Una ilustración empleada por Charles Stanley describe idóneamente la confusión que existe en el testimonio cristiano. Supongamos que el Gobierno de la Nación nombra a un capitán general para una de las regiones militares y que por un período determinado el ejército allí queda plenamente bajo su mando. El ejército allí podría ser designado de manera apropiada como «el ejército de la Nación». Pero si este ejército dejase a un lado al capitán general y designa a otro de su propia elección, o el ejército se divide en diversas facciones y cada facción designa a su propio comandante: aunque cada soldado siga siendo miembro de la Nación, ¿sería apropiado designar a este ejército dividido en facciones como «el ejército de la Nación»? Por su rebelión contra la autoridad del capitán general designado legítimamente por el gobierno de la Nación, ¿no estarían todas las facciones en condición de amotinadas? ¿No sería una deslealtad unirse a las filas de cualquiera de esas facciones amotinadas? Ahora bien, si aplicamos esto a la iglesia, podemos ver con facilidad que esto es precisamente lo que ha sucedido en la constitución de las iglesias denominacionales y no denominacionales. Durante un tiempo, la iglesia primitiva permaneció bajo la autoridad del Espíritu Santo enviado desde el cielo para gobernar a la iglesia, así como el ejército de la Nación reconoció por un tiempo la autoridad del capitán general designado legítimamente. Cuando se dio el apartamiento de la Palabra de Dios en la iglesia, entraron las divisiones; y se aplicaron medidas humanas para guiar a esas divisiones. Sin duda alguna, esos inventos humanos fueron introducidos con buenas intenciones, pero sin la autoridad de la Palabra de Dios. Al multiplicarse las sectas dentro del cuerpo profesante cristiano, se establecieron autoridades humanas (con sus credos y reglamentos eclesiásticos) dentro de las diversas denominaciones para dirigir los asuntos de las mismas. En la actualidad, todo eso ha crecido hasta formar un inmenso sistema, y muy poco de ello tiene fundamentación en la Palabra de Dios.

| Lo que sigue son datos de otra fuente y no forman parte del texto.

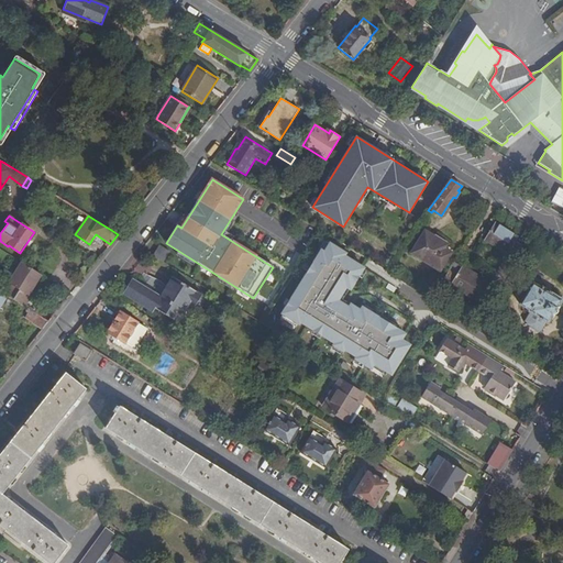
[(522,245),(516,241),(518,238),(495,222),(484,240),(507,253),(506,254),(515,260),(522,245)]
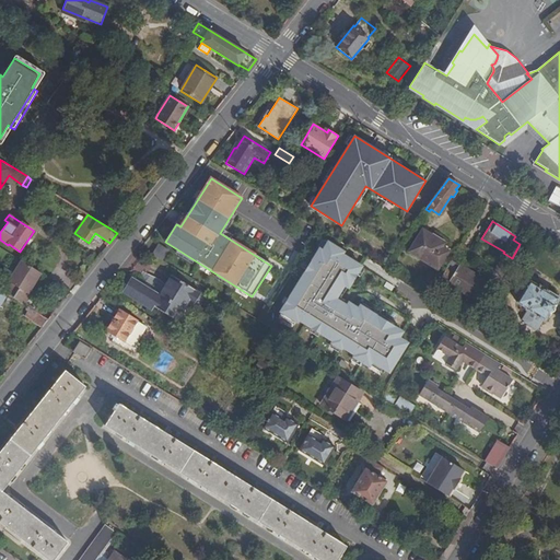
[(430,238),(432,235),(422,229),(409,252),(438,269),(450,251),(442,246),(430,238)]
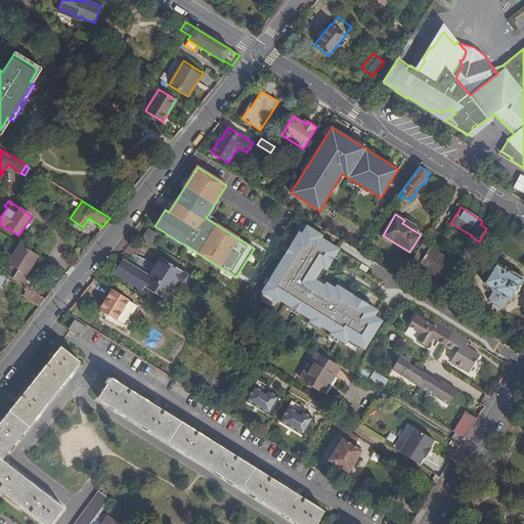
[(93,227),(96,223),(89,218),(86,222),(93,227)]
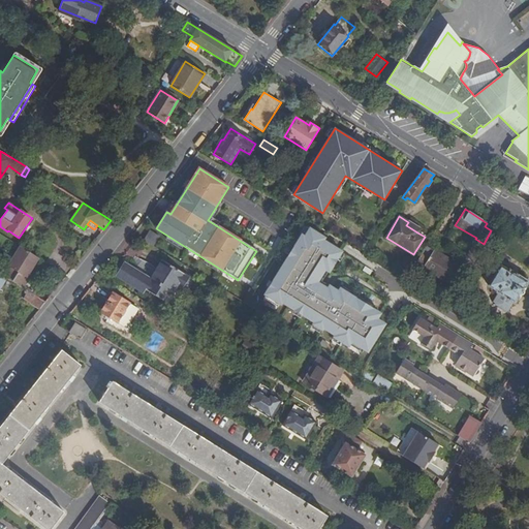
[(409,221),(408,222),(406,225),(417,232),(421,227),(409,221)]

¿Podemos sorprendernos acaso de que los inconversos de este mundo contemplen la iglesia y sacudan la cabeza? Si se les pregunta por qué no creen el evangelio, a menudo señalan el estado de confusión y división de la cristiandad con todas sus voces en conflicto como su excusa para rechazar a Cristo. ¡Qué triste testimonio hemos dado ante este mundo! Desde luego, deberíamos inclinar las cabezas y confesar al Señor que hemos pecado, igual que en la antigüedad Daniel reconoció que tenía parte en la ruina y en el fracaso del testimonio de Israel (Daniel. 9:1-19; Ezequías. 9:1-15; Nehemías. 9:4-38).